Regeln für eine solide Finanzpolitik: Kaum eingehalten
Problemfall Ordnungspolitik: Die europäischen Regeln für eine solide Finanzpolitik werden vorsätzlich und in geradezu obszöner Weise missachtet. Nur neun Länder hielten sich in jedem Jahr seit der Einführung der gemeinsamen Währung an das Kriterium, dass die Verschuldung maximal 60 Prozent des Bruttoinlandsprodukts betragen darf. An die Neuverschuldung von maximal drei Prozent pro Jahr sahen sich nur vier Länder in jedem Jahr gebunden. Der französische Finanzminister Bruno Le Maire bezeichnet die EU-Schuldengrenze von 60 Prozent der Wirtschaftsleistung eines Mitgliedslandes nun ohne jede Rücksprache mit seinen Partnern als „obsolet“.
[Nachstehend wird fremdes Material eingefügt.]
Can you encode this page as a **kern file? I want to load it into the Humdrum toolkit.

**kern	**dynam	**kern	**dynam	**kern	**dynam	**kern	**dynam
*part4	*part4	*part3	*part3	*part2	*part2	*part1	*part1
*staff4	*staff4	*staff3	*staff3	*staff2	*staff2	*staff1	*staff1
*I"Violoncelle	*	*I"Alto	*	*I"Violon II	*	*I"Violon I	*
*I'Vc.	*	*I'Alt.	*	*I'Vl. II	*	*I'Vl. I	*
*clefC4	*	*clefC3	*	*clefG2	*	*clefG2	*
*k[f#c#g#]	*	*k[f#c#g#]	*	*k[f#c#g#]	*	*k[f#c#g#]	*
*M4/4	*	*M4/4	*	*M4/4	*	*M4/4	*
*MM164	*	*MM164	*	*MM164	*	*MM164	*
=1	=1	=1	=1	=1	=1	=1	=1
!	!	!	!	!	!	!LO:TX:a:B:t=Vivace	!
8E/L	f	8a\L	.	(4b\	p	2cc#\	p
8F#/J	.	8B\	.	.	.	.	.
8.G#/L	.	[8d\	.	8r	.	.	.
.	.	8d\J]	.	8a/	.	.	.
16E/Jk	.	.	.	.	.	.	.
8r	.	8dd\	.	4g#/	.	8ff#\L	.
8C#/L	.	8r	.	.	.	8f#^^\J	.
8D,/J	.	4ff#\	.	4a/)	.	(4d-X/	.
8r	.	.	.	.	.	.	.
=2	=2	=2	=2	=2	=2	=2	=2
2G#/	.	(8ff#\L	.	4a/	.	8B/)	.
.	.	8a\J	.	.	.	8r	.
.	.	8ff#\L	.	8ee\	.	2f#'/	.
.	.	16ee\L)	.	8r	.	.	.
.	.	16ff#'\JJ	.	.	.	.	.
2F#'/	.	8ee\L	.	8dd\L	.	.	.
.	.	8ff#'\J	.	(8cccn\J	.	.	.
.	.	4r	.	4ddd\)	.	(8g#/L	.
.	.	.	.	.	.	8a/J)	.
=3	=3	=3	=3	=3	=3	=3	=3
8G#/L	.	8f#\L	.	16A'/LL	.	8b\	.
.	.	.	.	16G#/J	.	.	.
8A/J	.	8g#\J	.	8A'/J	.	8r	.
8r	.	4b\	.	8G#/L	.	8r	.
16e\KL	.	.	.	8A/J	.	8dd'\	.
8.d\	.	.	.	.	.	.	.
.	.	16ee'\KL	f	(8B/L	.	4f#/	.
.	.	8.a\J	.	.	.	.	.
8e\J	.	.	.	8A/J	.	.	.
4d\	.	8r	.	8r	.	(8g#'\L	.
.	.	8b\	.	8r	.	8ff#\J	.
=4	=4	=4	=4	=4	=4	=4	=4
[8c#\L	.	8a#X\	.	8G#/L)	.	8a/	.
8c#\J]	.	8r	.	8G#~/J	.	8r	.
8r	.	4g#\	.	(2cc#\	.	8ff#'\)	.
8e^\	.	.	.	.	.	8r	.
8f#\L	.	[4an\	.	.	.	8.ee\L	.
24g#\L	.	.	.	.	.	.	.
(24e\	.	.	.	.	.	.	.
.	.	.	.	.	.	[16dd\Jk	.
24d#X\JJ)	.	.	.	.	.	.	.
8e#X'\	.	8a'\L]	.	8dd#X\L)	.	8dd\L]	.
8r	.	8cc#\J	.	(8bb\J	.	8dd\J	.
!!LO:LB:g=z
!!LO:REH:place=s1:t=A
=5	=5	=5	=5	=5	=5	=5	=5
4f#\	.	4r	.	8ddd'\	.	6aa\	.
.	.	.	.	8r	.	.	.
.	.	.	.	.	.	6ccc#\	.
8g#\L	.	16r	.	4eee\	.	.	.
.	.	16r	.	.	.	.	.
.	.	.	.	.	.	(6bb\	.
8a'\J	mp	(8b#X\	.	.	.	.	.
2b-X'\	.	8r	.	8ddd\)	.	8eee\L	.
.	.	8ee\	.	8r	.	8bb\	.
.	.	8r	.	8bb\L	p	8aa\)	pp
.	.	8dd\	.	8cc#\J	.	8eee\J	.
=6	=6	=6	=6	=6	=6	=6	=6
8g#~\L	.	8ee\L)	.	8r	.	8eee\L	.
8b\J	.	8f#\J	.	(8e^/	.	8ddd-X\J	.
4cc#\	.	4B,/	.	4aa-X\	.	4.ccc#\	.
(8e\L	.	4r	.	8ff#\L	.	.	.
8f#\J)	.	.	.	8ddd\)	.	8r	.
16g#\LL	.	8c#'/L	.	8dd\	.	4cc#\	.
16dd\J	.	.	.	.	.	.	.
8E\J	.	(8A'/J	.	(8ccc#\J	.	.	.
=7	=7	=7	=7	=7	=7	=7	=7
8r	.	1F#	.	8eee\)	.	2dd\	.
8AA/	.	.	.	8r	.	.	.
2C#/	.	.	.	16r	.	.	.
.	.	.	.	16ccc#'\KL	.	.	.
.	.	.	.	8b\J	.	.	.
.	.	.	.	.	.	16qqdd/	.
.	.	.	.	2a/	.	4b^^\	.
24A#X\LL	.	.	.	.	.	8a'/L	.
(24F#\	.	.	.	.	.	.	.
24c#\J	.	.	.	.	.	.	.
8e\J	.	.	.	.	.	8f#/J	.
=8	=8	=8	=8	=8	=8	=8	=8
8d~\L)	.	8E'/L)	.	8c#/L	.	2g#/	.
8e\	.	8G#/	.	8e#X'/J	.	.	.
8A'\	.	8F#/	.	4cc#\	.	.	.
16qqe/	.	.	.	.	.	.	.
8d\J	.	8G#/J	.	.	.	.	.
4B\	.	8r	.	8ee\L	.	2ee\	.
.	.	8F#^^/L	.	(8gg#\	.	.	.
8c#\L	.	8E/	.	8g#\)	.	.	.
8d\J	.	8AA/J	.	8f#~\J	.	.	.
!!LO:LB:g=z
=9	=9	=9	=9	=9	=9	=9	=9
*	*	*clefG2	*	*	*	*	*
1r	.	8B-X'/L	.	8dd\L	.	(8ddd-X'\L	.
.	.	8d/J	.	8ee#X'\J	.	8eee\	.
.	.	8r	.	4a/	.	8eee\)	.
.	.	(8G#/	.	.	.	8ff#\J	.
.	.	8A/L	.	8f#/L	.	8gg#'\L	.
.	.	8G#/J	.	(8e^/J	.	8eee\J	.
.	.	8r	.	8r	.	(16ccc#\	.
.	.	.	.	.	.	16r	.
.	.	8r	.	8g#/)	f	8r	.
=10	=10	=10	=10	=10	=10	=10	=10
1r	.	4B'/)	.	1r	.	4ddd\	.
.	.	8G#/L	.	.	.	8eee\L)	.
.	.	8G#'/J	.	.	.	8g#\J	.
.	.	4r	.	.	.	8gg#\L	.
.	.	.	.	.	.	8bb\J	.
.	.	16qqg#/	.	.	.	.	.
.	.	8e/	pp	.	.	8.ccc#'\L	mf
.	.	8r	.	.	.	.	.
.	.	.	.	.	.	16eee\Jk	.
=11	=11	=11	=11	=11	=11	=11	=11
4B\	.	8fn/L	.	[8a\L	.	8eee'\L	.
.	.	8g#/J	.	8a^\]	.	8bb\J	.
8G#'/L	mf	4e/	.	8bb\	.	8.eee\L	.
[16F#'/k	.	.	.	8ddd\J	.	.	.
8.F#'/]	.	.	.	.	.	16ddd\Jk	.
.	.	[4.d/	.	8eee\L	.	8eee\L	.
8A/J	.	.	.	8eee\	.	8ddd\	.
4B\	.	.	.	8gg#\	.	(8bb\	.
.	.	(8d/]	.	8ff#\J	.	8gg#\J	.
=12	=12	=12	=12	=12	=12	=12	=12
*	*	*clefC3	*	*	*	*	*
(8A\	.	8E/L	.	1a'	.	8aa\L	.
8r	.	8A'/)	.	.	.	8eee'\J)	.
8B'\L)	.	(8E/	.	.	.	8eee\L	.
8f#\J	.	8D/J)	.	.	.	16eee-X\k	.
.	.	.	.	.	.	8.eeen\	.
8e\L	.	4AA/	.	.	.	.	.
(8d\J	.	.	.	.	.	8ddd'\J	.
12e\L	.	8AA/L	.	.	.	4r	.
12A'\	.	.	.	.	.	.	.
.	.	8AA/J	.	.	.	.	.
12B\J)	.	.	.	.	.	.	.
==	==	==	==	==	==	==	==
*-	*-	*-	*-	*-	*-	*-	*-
Vorreiter gegen den Klimawandel? Nur sehr bedingt
Problemfall Nachhaltigkeit: Die Rolle als Vorreiter gegen den Klimawandel, die man der EU zuschreibt, nimmt sie nur bedingt ein. In Polen, Tschechien und Griechenland setzt man vor allem auf die Braunkohle. In Belgien, Finnland und Frankreich wird die Kernenergie ausgebaut und nicht Wind und Solar. Nur die europäischen Vorzeigekinder Schweden, Norwegen und Island vertrauen konsequent auf erneuerbare Energien.